Does it not occur to one as strange that although he was treated in this manner, causing his anger to rise, he made no complaint till the 29th December, 1931, nearly three months later? This story of ill-treatment does not ring true.
At page 8 of the shorthand note the complainant was $.$ asked : —
> Q. 79.-" Why should you pay him any more if you say there is a fixed fee of Sh. 40 which you had already paid him?
> A.—What I meant was this, that if the case was nicely fought I would on my own account pay him more."
And then he went on to say that the case was nicely fought.
Now it was on the 9th January, 1932, that the advocate was asked by the Attorney General for an explanation of the alleged wrongful retention of the Sh. 61, and his reply was to send a copy of the ledger entries showing the receipt of this sum from the Court on the 9th October and its appropriation towards his fees by him on the same date. It was criticized and rightly so by Crown Counsel that in replying to the Attorney General he made no mention of his having been engaged at a fee of Sh. 100, but for him it is to be said that he was asked to account for a specific sum and he did so by sending a copy of the entry referred to and adding that he was prepared personally to give an explanation. It may seem strange that he had omitted to include the Sh. 40 he had already received, but it is a fact that this sum had not been posted in the ledger to which he had referred on receiving the Attorney General's letter.
I have given this case careful consideration and while the system of book-keeping followed by the advocate does not reflect credit on him, and I am satisfied that both he and his clerk were not impressive witnesses, yet there has not in my opinion been such proof of his having fraudulently retained the sum of money in issue as would justify a conviction in a Criminal Case, and that, as Crown Counsel conceded, is the test. I would accordingly set aside the Order made by the Supreme Court.

PROVIDED RECORDS:

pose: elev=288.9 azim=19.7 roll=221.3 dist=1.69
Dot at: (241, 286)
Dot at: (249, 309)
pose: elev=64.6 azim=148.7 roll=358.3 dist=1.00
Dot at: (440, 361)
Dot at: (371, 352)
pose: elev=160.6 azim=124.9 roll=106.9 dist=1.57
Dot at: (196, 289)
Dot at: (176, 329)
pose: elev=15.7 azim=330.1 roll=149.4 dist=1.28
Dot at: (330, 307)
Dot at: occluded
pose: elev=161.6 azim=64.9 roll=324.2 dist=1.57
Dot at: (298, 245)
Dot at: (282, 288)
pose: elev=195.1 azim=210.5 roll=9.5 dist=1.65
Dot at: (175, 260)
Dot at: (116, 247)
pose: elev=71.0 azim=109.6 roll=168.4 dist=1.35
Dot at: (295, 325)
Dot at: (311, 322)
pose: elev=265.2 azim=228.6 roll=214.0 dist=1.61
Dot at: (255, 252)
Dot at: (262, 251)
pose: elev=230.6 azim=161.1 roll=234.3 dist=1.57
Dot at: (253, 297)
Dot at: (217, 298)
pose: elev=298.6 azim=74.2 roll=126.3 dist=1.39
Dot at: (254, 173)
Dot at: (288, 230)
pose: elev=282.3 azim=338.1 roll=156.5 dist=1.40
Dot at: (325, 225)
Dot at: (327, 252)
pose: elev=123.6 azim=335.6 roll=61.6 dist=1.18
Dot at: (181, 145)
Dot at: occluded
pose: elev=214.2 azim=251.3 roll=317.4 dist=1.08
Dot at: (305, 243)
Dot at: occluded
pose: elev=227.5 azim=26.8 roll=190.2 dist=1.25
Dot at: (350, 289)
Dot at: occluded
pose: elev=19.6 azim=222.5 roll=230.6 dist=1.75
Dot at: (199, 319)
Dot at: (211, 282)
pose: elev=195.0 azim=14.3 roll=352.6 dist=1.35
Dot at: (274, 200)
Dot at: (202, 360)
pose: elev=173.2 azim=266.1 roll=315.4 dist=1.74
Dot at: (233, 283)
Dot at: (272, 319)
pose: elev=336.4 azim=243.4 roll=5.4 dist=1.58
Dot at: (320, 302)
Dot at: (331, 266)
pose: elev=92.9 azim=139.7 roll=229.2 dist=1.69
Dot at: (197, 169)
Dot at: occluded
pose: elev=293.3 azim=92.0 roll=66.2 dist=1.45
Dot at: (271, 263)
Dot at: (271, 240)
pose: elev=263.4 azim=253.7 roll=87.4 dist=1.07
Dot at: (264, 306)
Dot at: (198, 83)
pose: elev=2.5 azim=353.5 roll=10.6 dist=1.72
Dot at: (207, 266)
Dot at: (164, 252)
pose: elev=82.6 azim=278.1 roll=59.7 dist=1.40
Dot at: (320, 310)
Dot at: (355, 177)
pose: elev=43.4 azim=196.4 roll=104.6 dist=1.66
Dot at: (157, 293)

TASK A:
Please answer these questions from the judgment on the advocate's retained fee:
(i) On what date did the complainant first make a complaint?
(ii) What fixed fee did the complainant say he had already paid?
(iii) On what date did the Attorney General ask the advocate for an explanation?
TASK B: Continue the judgment on the advocate's retained fee from the point where it stops.
The listing has no connection to the judgment on the advocate's retained fee.

WRITTEN ANSWER A:
(i) The 29th December, 1931.
(ii) Sh. 40.
(iii) The 9th January, 1932.

WRITTEN ANSWER B:
In the view I take of the case I do not find it necessary to deal at length with the question raised, by Mr. Daly of the validity of the Rules made under the Order in Council. His argument was that the power to make Rules did not include a power to provide for suspending an advocate from practice or striking him off the Roll. As an advocate is in my opinion an officer of the Court, as in the case of a solicitor in England, the Court has disciplinary power over him and were there no rules providing for suspension or striking off the $Roll_x, L_i$ consider the Court, by reason of its inherent power to control the conduct of its officers, could suspend or strike off the Roll an advocate for misconduct. The Rules made under the Order in Council while they do not in my view take away from the inherent power of the Court, set out the manner in which it will exercise its disciplinary powers.
JOHNSON, Ag. C. J.—Upon the facts I am in agreement with the judgment of my brother the Chief Justice of Tanganyika and would allow the appeal.
Mr. Daly, for the appellant, felt it his duty to call the attention of the Court to the language of the Kenya Colony Order in Council, 1921, Article 9, and to suggest that Rules of Court (Legal Practitioners) No. 3 of 1926, which purport to be made under Article 9, are ultra vires the powers conferred by the Order in Council.
Article 9 provides that "Subject to the provisions of any Ordinance the Supreme Court may, with the approval of the Governor, make rules for regulating the practice and procedure of the Supreme Court and Subordinate Courts ".
The second part of the Article runs: "The power to make rules shall include $(a)$ a power to fix fees and scales of remuneration, and $(b)$ a power to regulate the conditions on which persons may be admitted to practise as advocates or solicitors in the Courts of the Colony."
The Rules, after providing for the admission of advocates in Rules II to VI, proceed in Rule VII to define the matters which render an advocate liable to be suspended or have his name struck off the Roll.
Mr. Daly urges that Article IX makes no mention of discipline, in connexion with the rule-making powers of the Courts and suggests that, as in criminal matters so in disciplinary matters, the powers of Courts must be strictly examined.
As we are of opinion that the appeal should be allowed, the matter is not of moment to his client. Unfortunately Mr. Daly was unable to argue the suggestion I made to him and therefore such remarks as I may make upon this point are obiter. But the matter is of importance, and in my view Mr. Daly was enabled to advance arguments which deserve statement and comment.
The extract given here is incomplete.